According to the biography of Rainer Wieland, in which year was his Stuttgart law firm established?

- EXTRACT:
----------

Member of the European Parliament
- In office 1997–2024
- Constituency: Germany

Personal details
- Born: 19 February 1957 (age 69) Stuttgart, West Germany
- Party: German Christian Democratic Union EU European People's Party
- Alma mater: University of Heidelberg
- Website: www.mdep.de

= Rainer Wieland =

German politician (born 1957)

Rainer Wieland (born 19 February 1957) is a German politician who served as a member of the European Parliament (MEP) for Germany from 1997 to 2024. He is a member of the Christian Democratic Union, part of the European People's Party. He was also one of the Parliament's vice-presidents from 2009. His area of responsibility as an MEP included the Stuttgart administrative district. From 2011 to 2025, Wieland was likewise president of the non-partisan Europa-Union Deutschland (Union of European Federalists Germany).

== Education and profession ==
Wieland studied law in Tübingen and Heidelberg and completed his legal clerkship in Stuttgart.

Wieland is a lawyer. He is founding partner of the law firm "Theumer, Wieland & Weisenburger" in Stuttgart, which was established in 1992. There he is responsible for European law and family law.

==Political career==
=== Party ===
Wieland is a member of the conservative Christian Democratic Union, part of the European People's Party.

In the Young Christian Democrats Gerlingen, Wieland was local chairman from 1975 to 1980 and chairman of the Young Christian Democrats Ludwigsburg from 1981 to 1983. From 1985 to 1988 he was deputy district chairman of the Young Christian Democrats Nord-Württemberg and from 1990 to 1992 deputy state chairman of the Young Christian Democrats Baden-Württemberg.

----------

(Excerpts from a dataset)
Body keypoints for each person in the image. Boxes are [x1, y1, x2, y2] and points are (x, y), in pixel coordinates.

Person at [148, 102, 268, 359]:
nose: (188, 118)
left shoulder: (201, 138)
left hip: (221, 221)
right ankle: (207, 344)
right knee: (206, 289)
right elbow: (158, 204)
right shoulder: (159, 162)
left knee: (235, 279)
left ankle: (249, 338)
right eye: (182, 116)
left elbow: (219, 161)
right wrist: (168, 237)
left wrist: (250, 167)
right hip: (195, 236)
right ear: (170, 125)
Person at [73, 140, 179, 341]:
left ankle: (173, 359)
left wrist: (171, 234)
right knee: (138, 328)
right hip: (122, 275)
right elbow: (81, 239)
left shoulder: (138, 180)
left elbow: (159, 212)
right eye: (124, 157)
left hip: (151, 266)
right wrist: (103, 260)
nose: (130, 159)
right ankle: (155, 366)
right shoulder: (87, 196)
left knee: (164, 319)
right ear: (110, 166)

----------

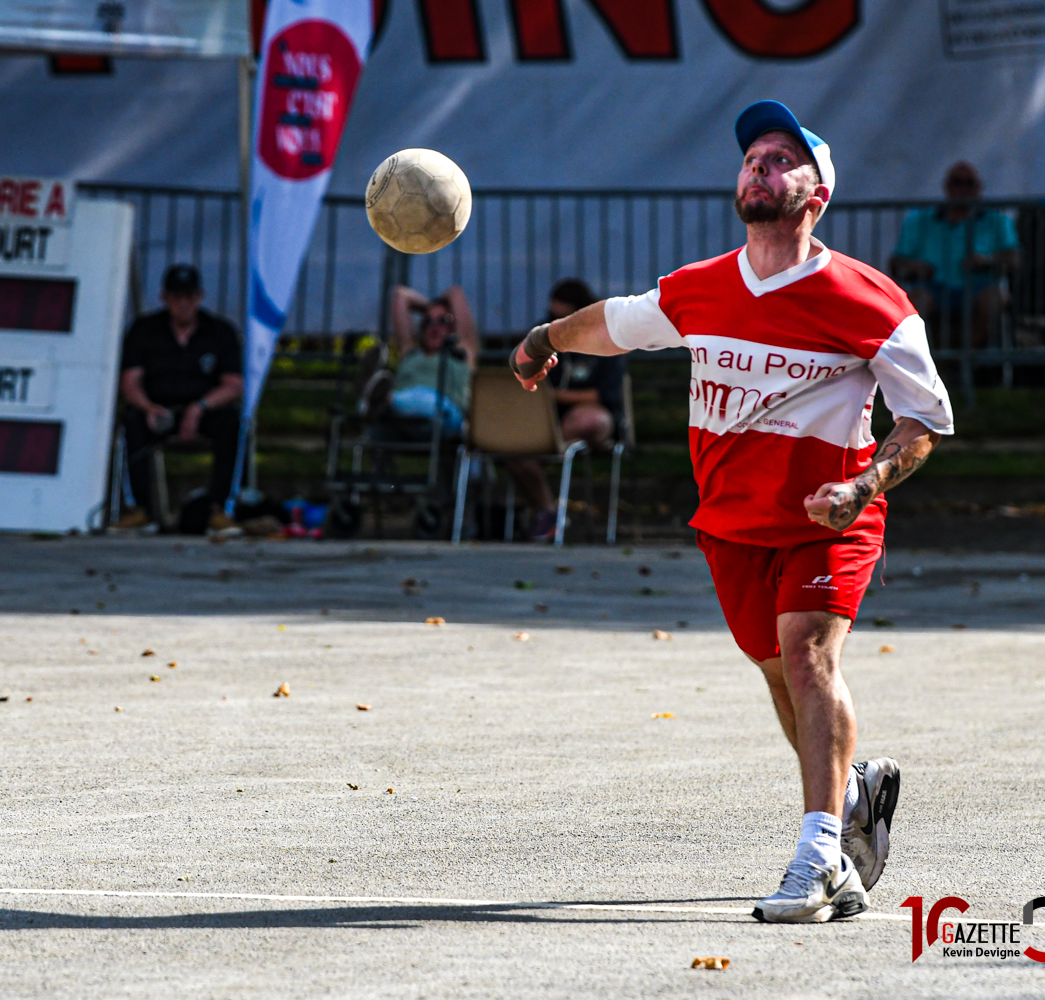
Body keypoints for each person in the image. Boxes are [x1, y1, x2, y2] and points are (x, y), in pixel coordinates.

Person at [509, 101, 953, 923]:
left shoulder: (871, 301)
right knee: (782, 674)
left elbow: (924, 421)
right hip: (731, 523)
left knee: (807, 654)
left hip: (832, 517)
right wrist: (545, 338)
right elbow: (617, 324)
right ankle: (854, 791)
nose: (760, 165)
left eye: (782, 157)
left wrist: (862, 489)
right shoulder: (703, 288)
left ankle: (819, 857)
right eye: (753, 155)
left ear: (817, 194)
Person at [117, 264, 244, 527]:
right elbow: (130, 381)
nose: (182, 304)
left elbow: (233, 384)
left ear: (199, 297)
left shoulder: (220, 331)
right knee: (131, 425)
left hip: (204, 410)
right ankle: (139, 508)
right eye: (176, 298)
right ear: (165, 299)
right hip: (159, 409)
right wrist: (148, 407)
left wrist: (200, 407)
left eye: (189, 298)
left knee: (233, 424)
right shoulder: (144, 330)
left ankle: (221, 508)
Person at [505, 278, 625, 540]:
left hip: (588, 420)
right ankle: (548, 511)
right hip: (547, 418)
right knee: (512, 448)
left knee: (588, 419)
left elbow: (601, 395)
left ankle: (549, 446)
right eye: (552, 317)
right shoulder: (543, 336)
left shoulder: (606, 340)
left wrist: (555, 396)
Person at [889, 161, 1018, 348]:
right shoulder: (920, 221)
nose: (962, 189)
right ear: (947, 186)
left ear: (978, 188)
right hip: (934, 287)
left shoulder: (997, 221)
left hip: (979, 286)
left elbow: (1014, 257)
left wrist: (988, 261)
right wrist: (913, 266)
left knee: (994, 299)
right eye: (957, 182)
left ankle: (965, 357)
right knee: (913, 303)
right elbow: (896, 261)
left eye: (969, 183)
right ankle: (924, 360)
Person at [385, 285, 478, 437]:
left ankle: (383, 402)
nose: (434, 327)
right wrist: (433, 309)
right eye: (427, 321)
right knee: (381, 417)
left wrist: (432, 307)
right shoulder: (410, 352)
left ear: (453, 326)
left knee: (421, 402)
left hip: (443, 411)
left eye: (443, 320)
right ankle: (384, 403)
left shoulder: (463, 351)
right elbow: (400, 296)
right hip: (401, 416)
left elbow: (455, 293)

----------

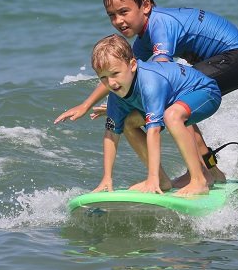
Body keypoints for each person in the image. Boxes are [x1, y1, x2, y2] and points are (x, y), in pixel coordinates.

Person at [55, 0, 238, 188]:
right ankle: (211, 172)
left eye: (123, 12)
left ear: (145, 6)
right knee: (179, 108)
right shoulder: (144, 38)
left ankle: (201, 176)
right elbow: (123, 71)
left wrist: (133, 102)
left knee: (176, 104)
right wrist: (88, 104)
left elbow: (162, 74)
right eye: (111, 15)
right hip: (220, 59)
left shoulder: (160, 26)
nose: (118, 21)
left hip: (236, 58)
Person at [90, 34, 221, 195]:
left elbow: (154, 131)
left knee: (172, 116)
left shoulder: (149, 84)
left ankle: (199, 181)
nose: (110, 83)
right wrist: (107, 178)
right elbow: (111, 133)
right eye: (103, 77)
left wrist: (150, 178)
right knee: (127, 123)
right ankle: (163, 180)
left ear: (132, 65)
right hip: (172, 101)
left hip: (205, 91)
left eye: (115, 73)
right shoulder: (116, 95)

----------

- RESULT OF THE TASK: 1992